## Do zrobienia
a – Ustal, czy każde z poniższych stwierdzeń (i)–(iii) zgadza się z wpisem o docinkach w pracy, i przy każdej odpowiedzi „tak” lub „nie” zacytuj dokładnie rozstrzygające słowa wpisu.
(i) Autorka odpowiedziała, żeby ta osoba zajęła się swoim życiem.
(ii) Uwaga o wadze dotyczyła tematu, o którym akurat rozmawiano.
(iii) Autorka nie uprawia żadnego sportu.
b – Odpowiedz krótko na pytania (i)–(iii) na podstawie wpisu o docinkach w pracy.
(i) Od jak dawna autorka mocno ogranicza rozmowy na tematy niezwiązane z pracą?
(ii) Za jakich ludzi autorka wcześniej uważała swoich współpracowników?
(iii) Jakim określeniem w cudzysłowie autorka nazywa teraz swoich współpracowników?
c – Wypisz ze wpisu o docinkach w pracy wszystkie różnice między autorką a współpracownikami, które podaje ona jako powód, dla którego może tam nie pasować.

## Tekst źródłowy
Temat: Docinki, uszczypliwe komentarze, uwagi do waszej wagi w pracy

Moi drodzy,

ostatnio, pierwszy raz od niepamiętnych czasów usłyszałam w pracy komentarz odnoszący się do mojej wagi. Był złośliwy, kąśliwy i nie ukrywam zabolał mnie, bo trafił w czuły punkt.

Komentarz rzucony był wyraźnie złośliwie, nie wiem czy tę osobę zirytowałam czymś, czy była to forma wyżycia się, ale nie prosiłam o i nie pytałam o zdanie na temat swojej wagi. Uwaga była zupełnie spontaniczna, niezwiązana z bieżącym tematem rozmowy, co tym bardziej mnie zaskoczyło. Nie umiem odpowiadać na takie chamskie teksty, z resztą jak wspomniałam byłam bardzo zaskoczona, bo jednak wszyscy starają się trzymać jako taki poziom, więc nie robimy(robiliśmy) sobie przytyków do swojego wyglądu itd. Jedyną moją odpowiedzią było tylko, by ta osoba zajęła się swoim życiem. Tutaj temat mógłby się zamknąć, ale ja wyraźnie straciłam motywację do pracy wśród tych ludzi. Wcześniej uważałam ich za sympatycznych i dobrze się tam czyłam, ale teraz widzę, że wśród tych "pięknych i młodych półbogów" jestem jak te piąte koło u wozu, jestem kimś gorszym. (loser) Teraz widzę, że może faktycznie nie pasuję tam, bo różni nas wiek, nie śledzę nowinek kosmetycznych i modowych, jak koleżanki, nie interesuję się sportem poza tym, że go uprawiam, nie uprawiam wazeliniarstwa. Jakiś niesmak we mnie pozostał i już kilkanaście dni mocno ograniczyłam rozmowy i pogaduszki na tematy niezwiązane z pracą (i pewnie tak powinno być od początku (kreci)).

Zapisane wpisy
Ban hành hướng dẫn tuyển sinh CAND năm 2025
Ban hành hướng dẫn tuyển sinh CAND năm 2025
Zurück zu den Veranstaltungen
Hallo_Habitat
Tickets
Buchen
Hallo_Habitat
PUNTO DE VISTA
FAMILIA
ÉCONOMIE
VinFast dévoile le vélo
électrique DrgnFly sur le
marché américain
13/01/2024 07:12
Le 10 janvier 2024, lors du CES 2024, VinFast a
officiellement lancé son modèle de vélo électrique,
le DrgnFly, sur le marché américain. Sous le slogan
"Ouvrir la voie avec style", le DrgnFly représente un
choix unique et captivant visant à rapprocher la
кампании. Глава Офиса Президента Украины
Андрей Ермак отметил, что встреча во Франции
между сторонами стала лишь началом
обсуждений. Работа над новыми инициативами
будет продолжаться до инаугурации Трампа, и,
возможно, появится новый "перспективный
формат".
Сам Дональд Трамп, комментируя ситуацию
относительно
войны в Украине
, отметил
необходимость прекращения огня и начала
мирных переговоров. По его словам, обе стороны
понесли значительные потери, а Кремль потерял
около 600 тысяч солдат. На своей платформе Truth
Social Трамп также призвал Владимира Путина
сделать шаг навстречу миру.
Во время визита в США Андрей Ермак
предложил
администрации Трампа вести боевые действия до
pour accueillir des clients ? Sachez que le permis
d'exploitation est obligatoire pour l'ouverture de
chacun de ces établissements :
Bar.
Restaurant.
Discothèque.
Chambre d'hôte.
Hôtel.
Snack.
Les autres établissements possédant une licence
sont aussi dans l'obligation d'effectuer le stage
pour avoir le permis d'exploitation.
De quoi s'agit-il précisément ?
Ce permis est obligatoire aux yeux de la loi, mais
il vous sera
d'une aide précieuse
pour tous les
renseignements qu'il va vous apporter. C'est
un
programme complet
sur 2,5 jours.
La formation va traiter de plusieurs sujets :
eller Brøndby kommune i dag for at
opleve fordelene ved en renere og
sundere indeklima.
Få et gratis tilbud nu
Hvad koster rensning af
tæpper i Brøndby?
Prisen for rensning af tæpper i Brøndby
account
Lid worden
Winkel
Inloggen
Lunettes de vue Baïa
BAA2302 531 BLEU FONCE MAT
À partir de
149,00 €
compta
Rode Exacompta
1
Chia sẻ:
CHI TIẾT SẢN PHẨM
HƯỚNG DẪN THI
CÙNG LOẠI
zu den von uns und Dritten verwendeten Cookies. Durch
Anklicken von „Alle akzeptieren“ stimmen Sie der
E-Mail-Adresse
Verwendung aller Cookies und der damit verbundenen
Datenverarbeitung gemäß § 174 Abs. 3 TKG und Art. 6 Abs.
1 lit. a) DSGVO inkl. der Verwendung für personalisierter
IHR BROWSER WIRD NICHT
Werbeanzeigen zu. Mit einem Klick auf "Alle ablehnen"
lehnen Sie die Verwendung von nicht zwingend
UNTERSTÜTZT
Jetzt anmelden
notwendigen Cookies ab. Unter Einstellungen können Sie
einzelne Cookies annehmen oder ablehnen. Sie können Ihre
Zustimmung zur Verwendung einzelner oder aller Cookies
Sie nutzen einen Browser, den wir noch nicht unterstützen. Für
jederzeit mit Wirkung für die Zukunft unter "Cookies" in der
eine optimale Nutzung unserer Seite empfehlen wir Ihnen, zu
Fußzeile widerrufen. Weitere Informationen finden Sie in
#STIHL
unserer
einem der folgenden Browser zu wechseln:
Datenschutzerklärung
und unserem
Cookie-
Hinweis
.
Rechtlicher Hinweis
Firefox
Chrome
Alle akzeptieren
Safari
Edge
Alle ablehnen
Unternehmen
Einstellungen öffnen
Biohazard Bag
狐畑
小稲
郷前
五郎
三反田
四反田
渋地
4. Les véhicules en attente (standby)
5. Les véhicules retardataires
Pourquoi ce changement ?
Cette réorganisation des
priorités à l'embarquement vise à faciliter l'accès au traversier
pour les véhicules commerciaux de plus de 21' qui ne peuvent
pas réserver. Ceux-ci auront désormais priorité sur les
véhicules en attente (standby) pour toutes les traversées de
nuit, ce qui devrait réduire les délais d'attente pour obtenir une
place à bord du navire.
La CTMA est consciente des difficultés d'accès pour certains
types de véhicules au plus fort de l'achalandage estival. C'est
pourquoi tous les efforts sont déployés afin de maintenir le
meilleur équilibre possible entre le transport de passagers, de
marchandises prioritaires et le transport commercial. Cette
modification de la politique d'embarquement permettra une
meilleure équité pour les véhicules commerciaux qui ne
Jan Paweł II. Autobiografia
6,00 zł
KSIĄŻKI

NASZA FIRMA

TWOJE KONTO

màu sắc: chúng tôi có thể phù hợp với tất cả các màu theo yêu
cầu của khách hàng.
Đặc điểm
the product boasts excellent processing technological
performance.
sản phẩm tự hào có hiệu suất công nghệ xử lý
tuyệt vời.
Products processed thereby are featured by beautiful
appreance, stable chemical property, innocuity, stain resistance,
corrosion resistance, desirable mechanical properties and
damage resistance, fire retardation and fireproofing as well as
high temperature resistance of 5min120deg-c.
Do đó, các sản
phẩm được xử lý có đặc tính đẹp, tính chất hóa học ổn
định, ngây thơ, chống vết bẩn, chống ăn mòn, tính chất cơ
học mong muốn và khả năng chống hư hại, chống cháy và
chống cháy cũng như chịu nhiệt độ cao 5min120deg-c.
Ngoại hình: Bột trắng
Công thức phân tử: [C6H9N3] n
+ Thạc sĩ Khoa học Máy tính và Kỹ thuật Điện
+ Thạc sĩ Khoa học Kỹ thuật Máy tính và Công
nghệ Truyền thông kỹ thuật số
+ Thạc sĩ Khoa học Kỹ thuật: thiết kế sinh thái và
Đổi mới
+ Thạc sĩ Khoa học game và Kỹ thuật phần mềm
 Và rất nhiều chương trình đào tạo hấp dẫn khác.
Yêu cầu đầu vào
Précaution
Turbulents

## Rozwiązania zadań
a –
(i) tak: „Jedyną moją odpowiedzią było tylko, by ta osoba zajęła się swoim życiem.”
(ii) nie: „Uwaga była zupełnie spontaniczna, niezwiązana z bieżącym tematem rozmowy”
(iii) nie: „nie interesuję się sportem poza tym, że go uprawiam”

b –
(i) Od kilkunastu dni.
(ii) Za sympatycznych.
(iii) „pięknych i młodych półbogów”

c –
- różni ich wiek
- nie śledzi nowinek kosmetycznych i modowych
- nie interesuje się sportem poza tym, że go uprawia
- nie uprawia wazeliniarstwa